The idea that Congress needed to create a committee last year on the 2012 attacks in Benghazi, Libya, was fairly absurd to begin with, because the events were already well understood.
But to the extent that members of the House Select Committee on Benghazi have a genuine interest in backfilling remaining gaps, they did their best to hide it at Thursday's hearing. Over the many hours they spent questioning Hillary Clinton, almost nobody in either party drilled down into the nominal purpose of the hearing. Those who did were generally Democrats. Indeed, Republicans spent far more of their time corroborating the widely shared view that the committee was empaneled to harm Clinton’s presidential candidacy than trying to ascertain why the attacks in Benghazi happened.
Other valid areas of inquiry—whether our military operation in Libya was legal or wise, whether it worked, whether there was a worthy reason to have diplomats and intelligence officers in Benghazi, how much our Libya policy is to blame for the failure of that state—were also subordinated beneath questions about her friendship with Sidney Blumenthal, and whether she had public relations aides who sought to make her look good in the press.
Nobody was surprised by this. The hearing, much like the Benghazi committee itself, wasn’t meant to be above-board. And with Clinton now through the gauntlet, and the committee denuded, Democrats should announce that they will boycott it going forward.
If the hearing went off the rails when chairman Trey Gowdy lost control halfway through, it crashed into a gutter of cynicism shortly thereafter when Clinton caught Illinois Representative Peter Roskam selectively quoting from one of her emails.

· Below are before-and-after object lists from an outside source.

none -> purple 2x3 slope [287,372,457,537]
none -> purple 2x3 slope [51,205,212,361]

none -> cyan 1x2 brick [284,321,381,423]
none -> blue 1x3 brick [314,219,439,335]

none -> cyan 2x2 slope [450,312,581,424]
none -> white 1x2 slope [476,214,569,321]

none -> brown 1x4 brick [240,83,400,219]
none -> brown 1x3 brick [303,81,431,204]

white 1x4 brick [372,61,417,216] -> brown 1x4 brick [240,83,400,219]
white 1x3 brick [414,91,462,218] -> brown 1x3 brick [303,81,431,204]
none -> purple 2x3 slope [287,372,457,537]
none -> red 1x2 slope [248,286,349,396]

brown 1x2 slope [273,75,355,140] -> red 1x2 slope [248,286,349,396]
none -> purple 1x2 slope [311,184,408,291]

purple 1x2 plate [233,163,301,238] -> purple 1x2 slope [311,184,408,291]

Roskam’s intent was to make Clinton appear improperly obsessed with the limelight. As it turns out, Clinton had actually sought to spread credit broadly for what was then believed to be a successful Libya policy. But even if Roskam had been right, it’d be impossible to construe his critique as something that prefigured Benghazi. Undaunted, Roskam concluded his remarks with a naked political attack on Clinton, saying her foreign policy doctrine was "to take a victory lap … and then turn your attention to other things."
Clinton called him out for that misstep, too.

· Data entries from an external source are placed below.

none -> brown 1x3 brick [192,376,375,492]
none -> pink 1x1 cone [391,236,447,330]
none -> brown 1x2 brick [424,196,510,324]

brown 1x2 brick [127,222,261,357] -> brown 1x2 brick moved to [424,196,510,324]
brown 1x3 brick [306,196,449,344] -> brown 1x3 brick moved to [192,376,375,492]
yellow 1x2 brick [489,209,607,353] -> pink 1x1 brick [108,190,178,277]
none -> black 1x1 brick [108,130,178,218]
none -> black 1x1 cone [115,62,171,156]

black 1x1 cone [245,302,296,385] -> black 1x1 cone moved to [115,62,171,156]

"That is only a political statement," she scolded. "And I don’t understand why that has anything to do with what we are supposed to be talking about today."
The argument against boycotting the committee is straightforward and reasonable. Without Democrats on hand to provide a modest check, the committee’s Republicans will be unconstrained, and nobody will be able to neutralize their selective leaks. Or perhaps the boycott should be partial, so that Democrats like ranking member Elijah Cummings will be on hand to monitor the majority, but so that it’s also clear that Democrats aren’t a party to the larger farce.
If and when the committee issues its final report, Republicans will try to sweep all the dirty tricks that preceded it under the rug. There’s no reason Democrats should want their names on a consensus report, given the way the committee has conducted itself. The Democrats on the committee have been clear that it should be disbanded. They should suffuse that vote of no confidence with symbolic heft by walking out.